So, I’ve noticed that I’ve been writing three blog posts a day. When did that happen? *nervous smile*
No, it’s really not a bad thing, I’m actually kind of excited. I know a lot of bloggers write once a day or certain days in the week, but I just have found a genuine love for blogging. I have loved writing for years, and now blogging is a lot of fun. I have the potential to make money at this, and if I do make money doing this, it would be incredible! I think the first thing I would do with earned money is buy another album from Fall Out Boy on iTunes and then put the rest in savings. ‘ Cause I’m cool like that.
Anyway, I discovered this morning that I am breathing a lot better, and the fires that have broken out around my area are becoming more and more contained. So happy about that.
I tend to not know what I’m going to write about when I start a new post like this, but for some reason, once I get writing, the words flow. I’m so grateful that when I’m rambling about different things I’ve noticed or musings of life, I don’t get writer’s block all that much.
So, the topic for this post: songwriting.
I’ve never thought I was a good songwriter, but for some reason, I just keep coming up with lyrics and melodies that make no sense to me and definitely no sense to anybody else. But I would like to think that someday it’ll make enough sense. I want to be a performer, an entertainer. It’s something I truly love.
But I’ve struggled, as every entertainer does.

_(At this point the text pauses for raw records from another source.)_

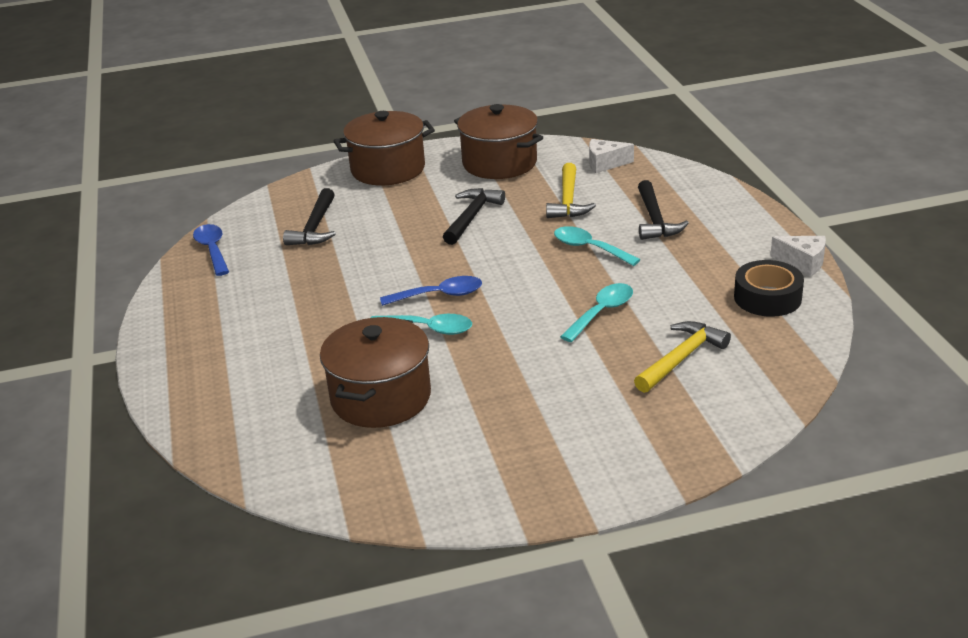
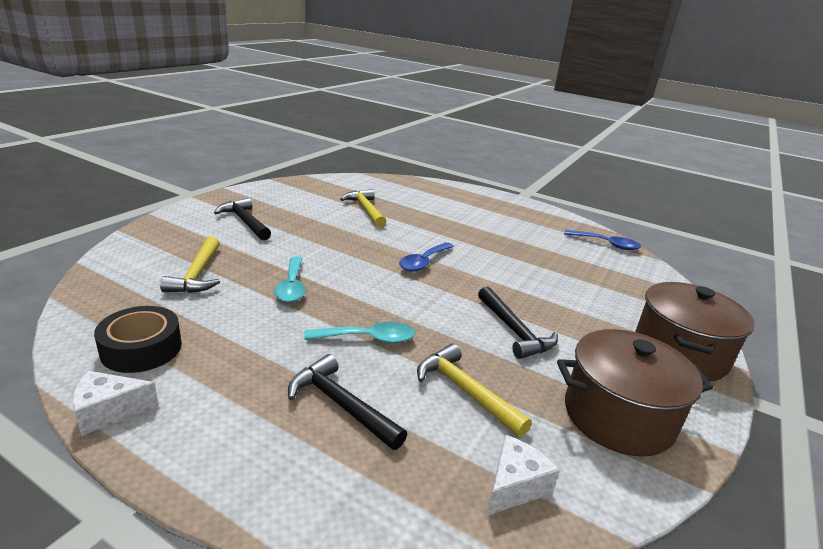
camera: 130 degrees right, 5 degrees down
(315, 227) = (593, 278): black hammer -> black hammer (245, 221)
(381, 398) = (365, 210): brown pot -> yellow hammer
(429, 329) = (396, 243): turquoise spoon -> none

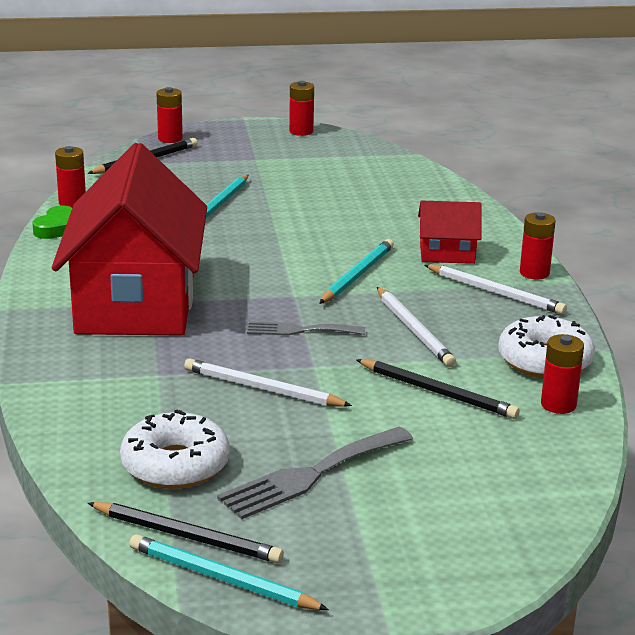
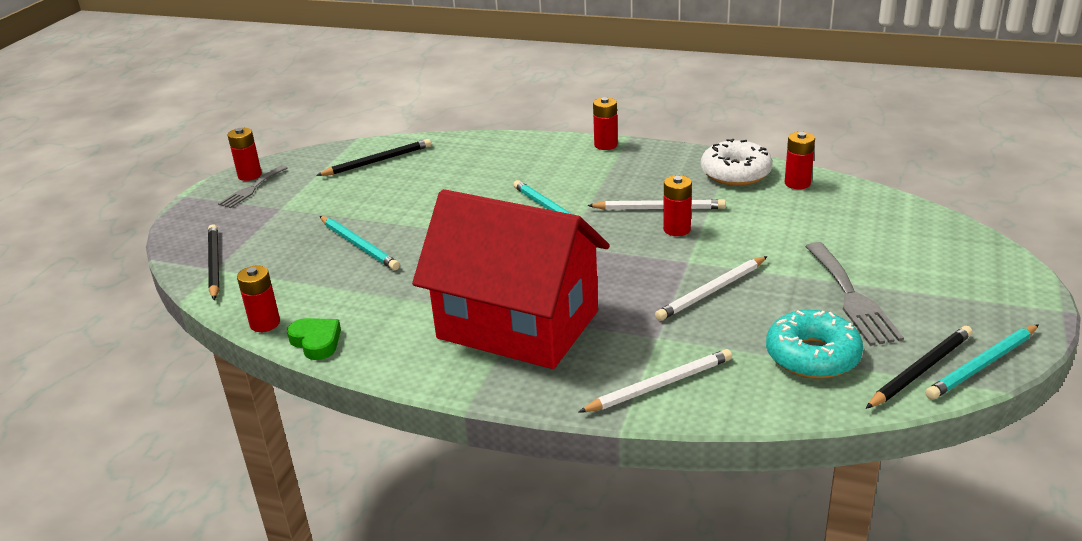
camera: 60 degrees left, 5 degrees up
(170, 139) = (179, 241): red battery -> red battery (677, 229)
(175, 465) = (812, 356): white donut -> turquoise donut
(299, 330) = (626, 255): grey fork -> grey fork (251, 189)
(438, 392) = (757, 221): black pencil -> black pencil (377, 161)
(447, 254) = (547, 168): red house -> none
(495, 292) = (624, 165): white pencil -> white pencil (659, 385)

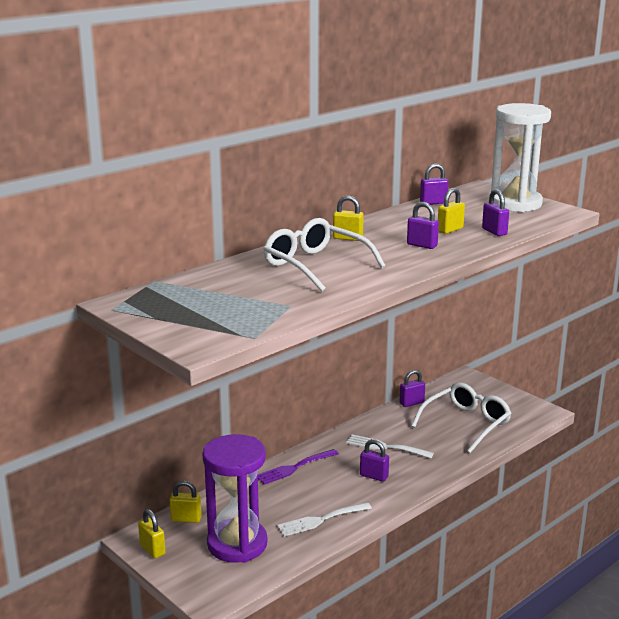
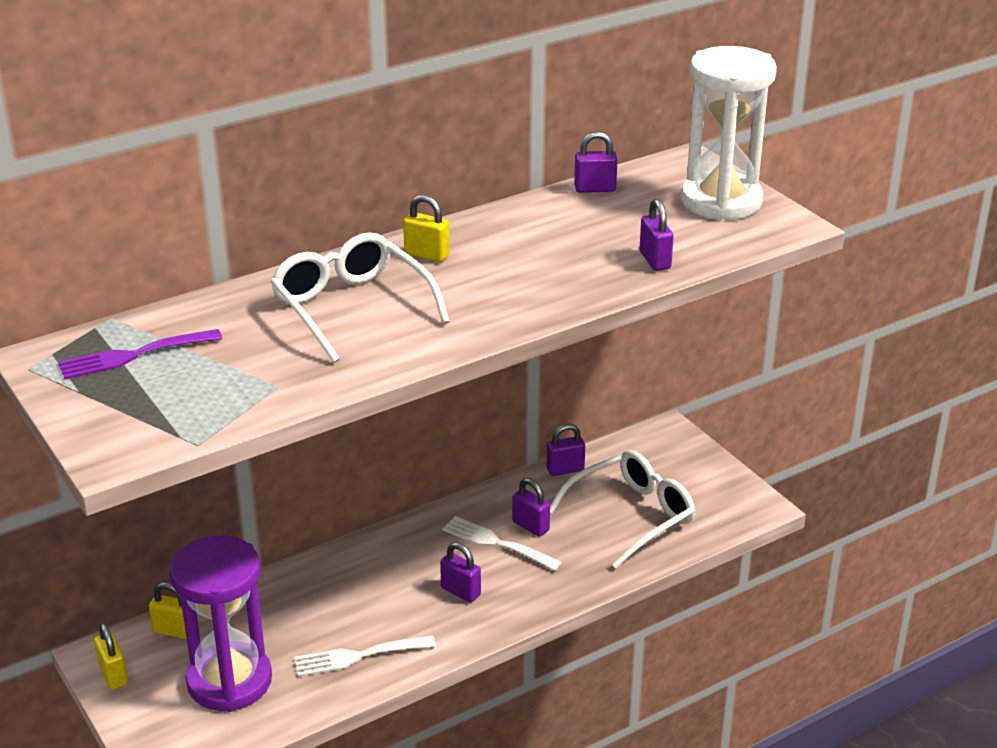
camera: 10 degrees right, 10 degrees up
(294, 468) = (353, 564): purple fork -> purple fork (133, 356)
(422, 245) = (529, 280): purple padlock -> purple padlock (530, 526)
(450, 230) = (589, 250): yellow padlock -> none

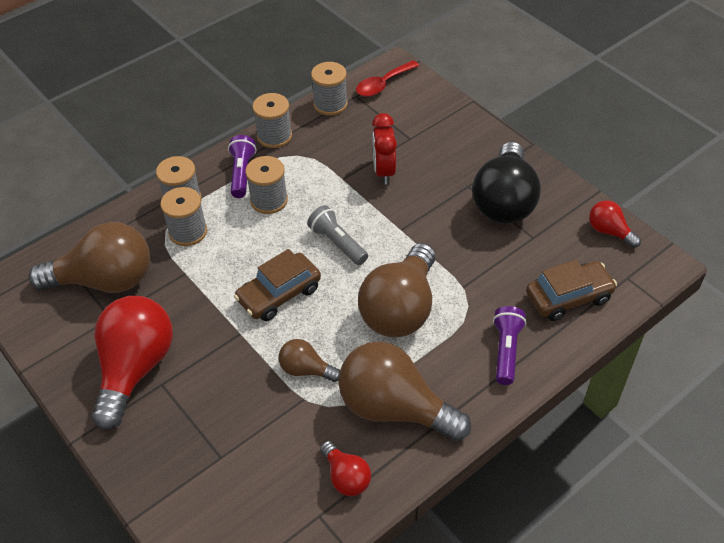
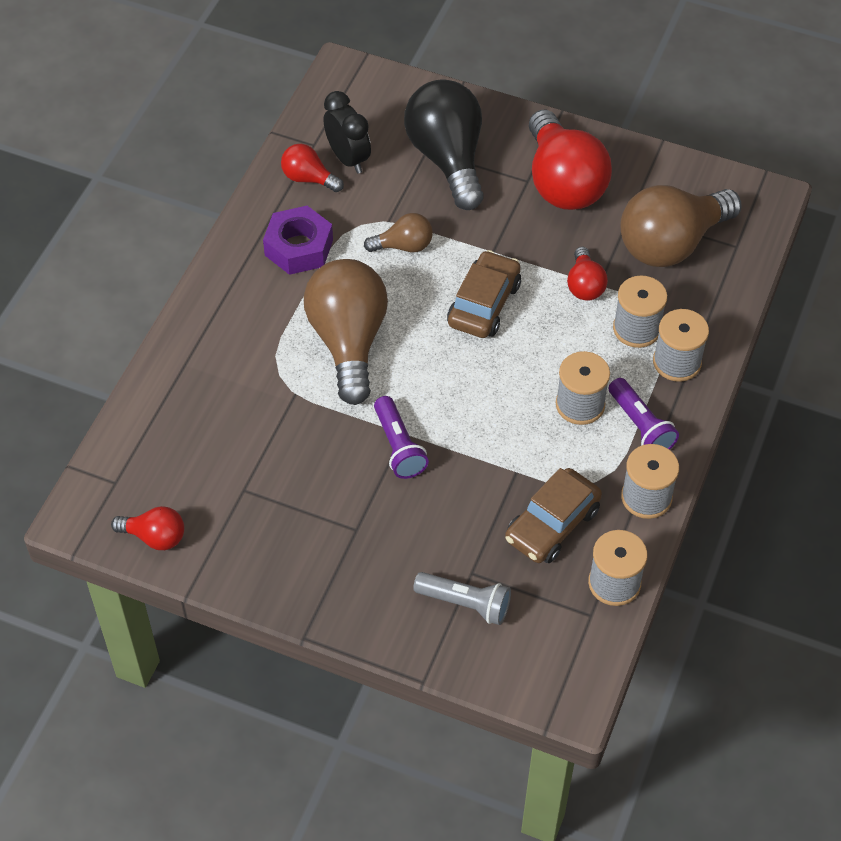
camera: 150 degrees right, 5 degrees up
(195, 277) = (584, 285): none -> red light bulb
(297, 482) = (348, 158): none -> black clock
(337, 243) = (463, 386): grey flashlight -> grey flashlight (465, 604)
(383, 84) = (567, 654): red spoon -> none
(384, 171) = (472, 505): red clock -> none
(394, 408) = (298, 247): brown light bulb -> purple nut
(504, 201) = (300, 525): black light bulb -> black light bulb (448, 158)
(506, 350) = (217, 344): purple flashlight -> purple flashlight (398, 447)
(568, 297) = (174, 429): brown car -> brown car (552, 524)

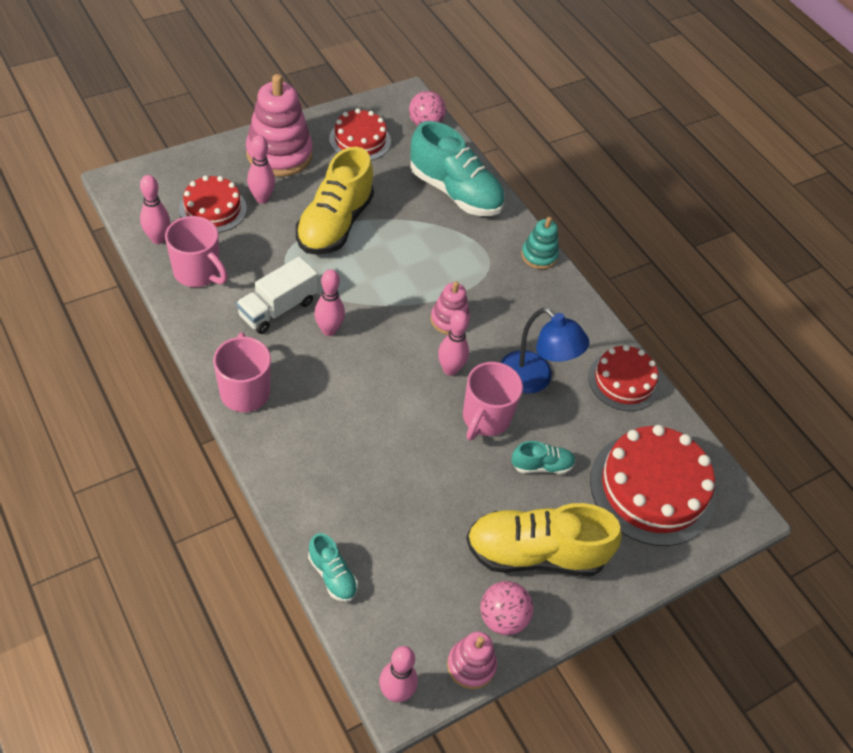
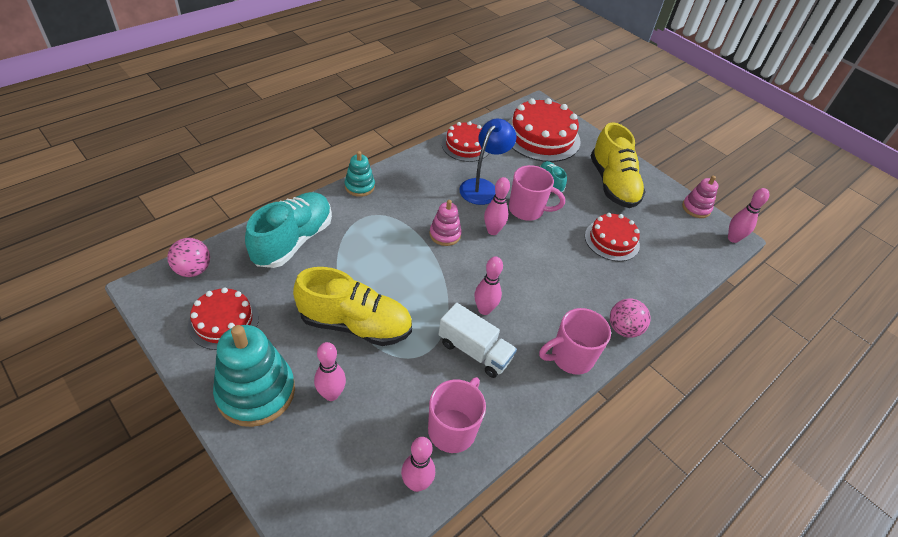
camera: 100 degrees left, 5 degrees down
(213, 209) = (357, 439): red cake -> red cake (612, 240)
(279, 154) = (256, 392): pink stacking toy -> turquoise stacking toy
(332, 575) = (685, 277): turquoise shoe -> none
(502, 618) = (660, 196): pink ball -> pink ball (623, 329)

But not with the audience, which is typical. I struggle with myself.
I have had much injury to my brain throughout my life and since I live with the oxygen saturation in y blood lower than the normal range because of the nature of my heart condition, it has caused some brain damage over the years. I often have trouble processing things in a cohesive way, I have terrible memory. But I’ve noticed it mostly in my hands. I love any type of art or craft so it’s hard when my hands refuse to communicate with my brain. My handwriting is unreadable although I prefer to write by hand rather than type. Also, I love to crochet but sometimes my hands just won’t let the crochet hook and the yarn do their thing. Sometimes it looks more like a tangled mess than a scarf.
But I haven’t given up.
By far the most difficult is trying to learn to play the guitar, ukulele, and ocarina. Three instruments I have and I intend to get more.
For the longest time, I couldn’t understand why I couldn’t switch chords or even get to chords on my guitar like some beginner guitarist would. I struggle with rhythm. But I have tried since having my first guitar anonymously given to me in 2011 at Christmas. I look up to Taylor Swift as a guitarist, and it was from her online website at the time, with her name and a 13 on the head.
But despite my setbacks I’m learning musical instruments, I now know that I’m not just stupid – I have a real reason why I’m not learning these things. I thrive when I teach myself, so I will continue to work on chords and strumming, as well as just freely playing and not caring which notes I hit, (my favorite).
All I know is that someday I’m going to be an entertainer and maybe it’ll help someone like I am right now to know that I struggled with learning because of brain injury, but I got there. At least, that’s what I’d like to believe.